BRIEF A →
Do these statements agree with the passage on relationships and mutuality? Answer yes or no for each, quoting the deciding words: (i) the connection that brings two people together in attraction is usually maintained; (ii) execution always requires labor, investment, commitment, and self-discipline; (iii) mutuality is the same as the unified principle.
BRIEF B →
In the passage on relationships and mutuality, what childish idea prevails once the initial act has taken place?

DOCUMENT PASSAGE →
This imbalance is particularly striking in the area of human
relationships. The initial creative, spontaneous, effortless act that brings
two people together in attraction and love occurs often enough. Yet this connection
is rarely maintained; all sorts of explanations are given for this. The labor
of working out the inner dissensions is usually neglected, and the childish
idea prevails that once the initial act has taken place the self is powerless
to determine the course of the relationship. The relationship is usually conceived
of as a separate entity that either favorably or unfavorably runs its own
course. But we shall discuss this further in the next section of our talk.
The whole universe consists of this harmonious interplay of
effortless creative imagination and execution. The latter always requires
labor, investment, commitment, self-discipline. This bridge of mutuality is
a very important aspect. Mutuality is not the same as the unified principle
itself, which is opposed to the dualistic principle. The difference between
the unified principle and the principle of mutuality is that the later leads
to it, it is the movement toward it. It is not yet unification itself.

INFORMATION SUPPLIED →
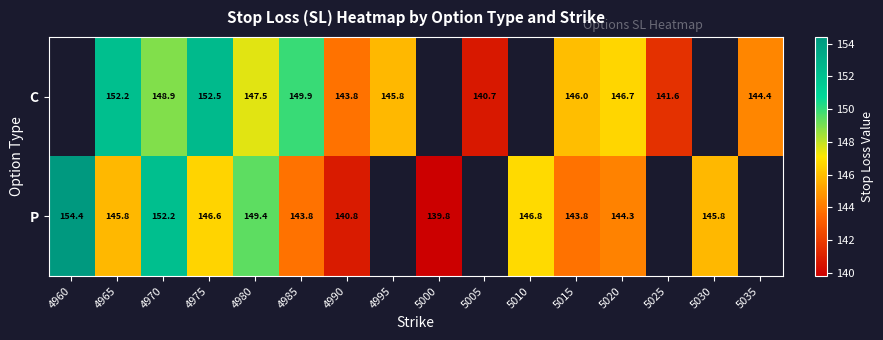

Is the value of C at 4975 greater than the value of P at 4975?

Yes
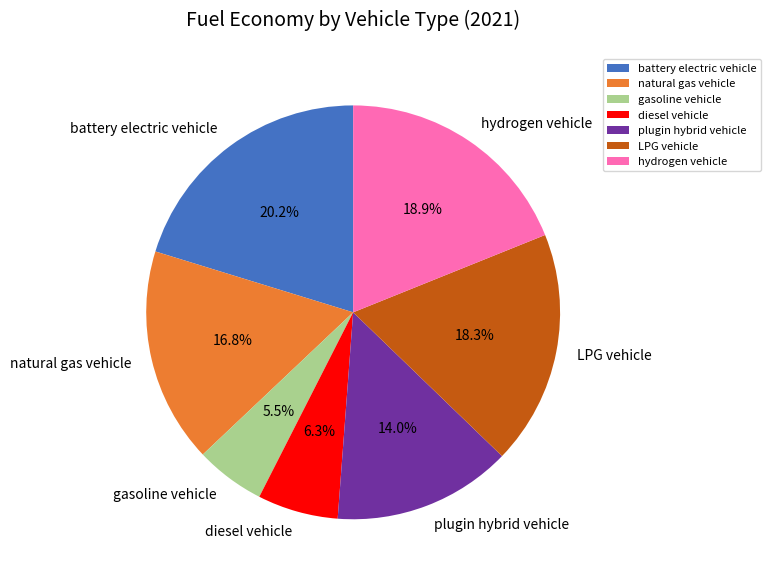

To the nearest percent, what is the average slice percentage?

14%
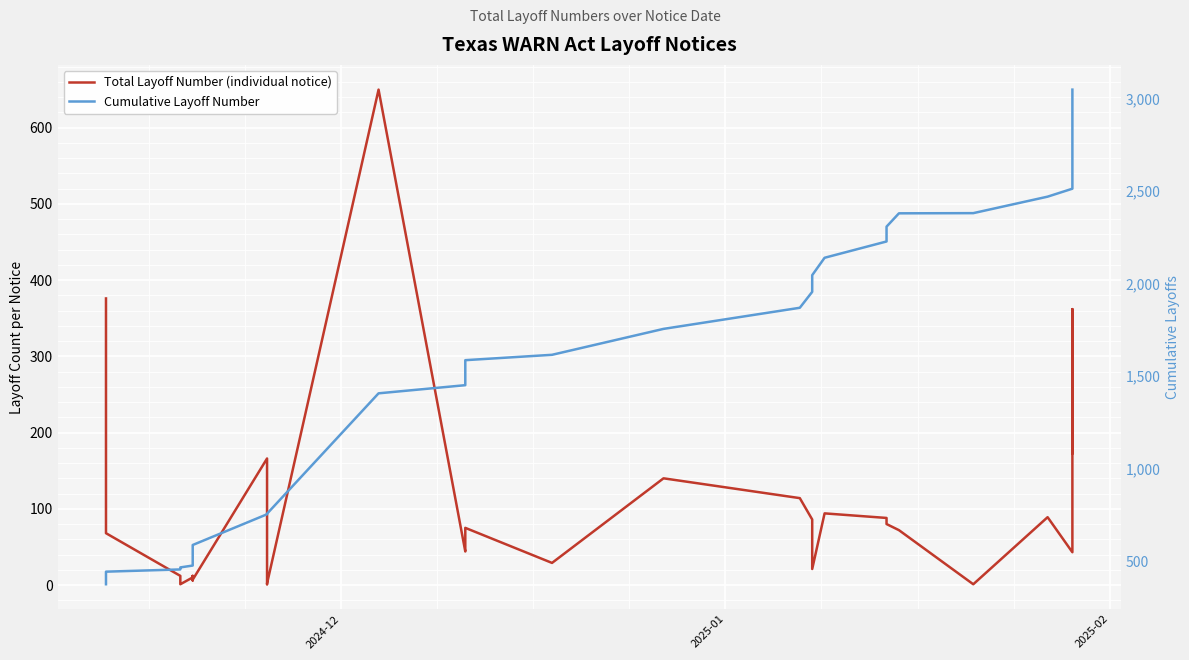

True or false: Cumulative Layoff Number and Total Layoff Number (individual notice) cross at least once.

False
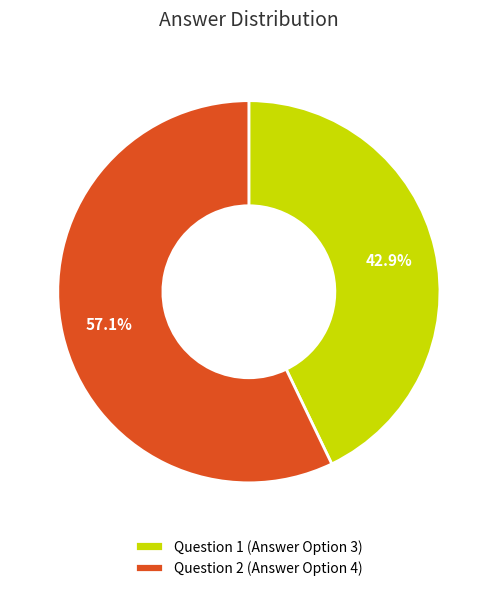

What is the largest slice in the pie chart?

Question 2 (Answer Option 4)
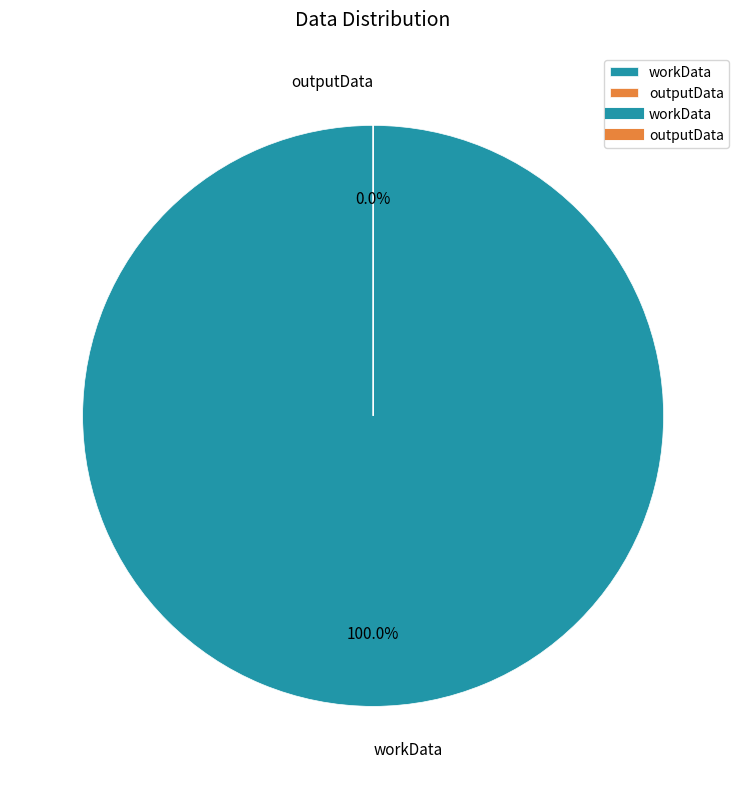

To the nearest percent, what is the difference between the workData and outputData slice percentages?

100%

EXERCISE SOLUTION A →
(i) No: "Yet this connection is rarely maintained"
(ii) Yes: "The latter always requires labor, investment, commitment, self-discipline."
(iii) No: "Mutuality is not the same as the unified principle itself"

EXERCISE SOLUTION B →
The idea that the self is powerless to determine the course of the relationship.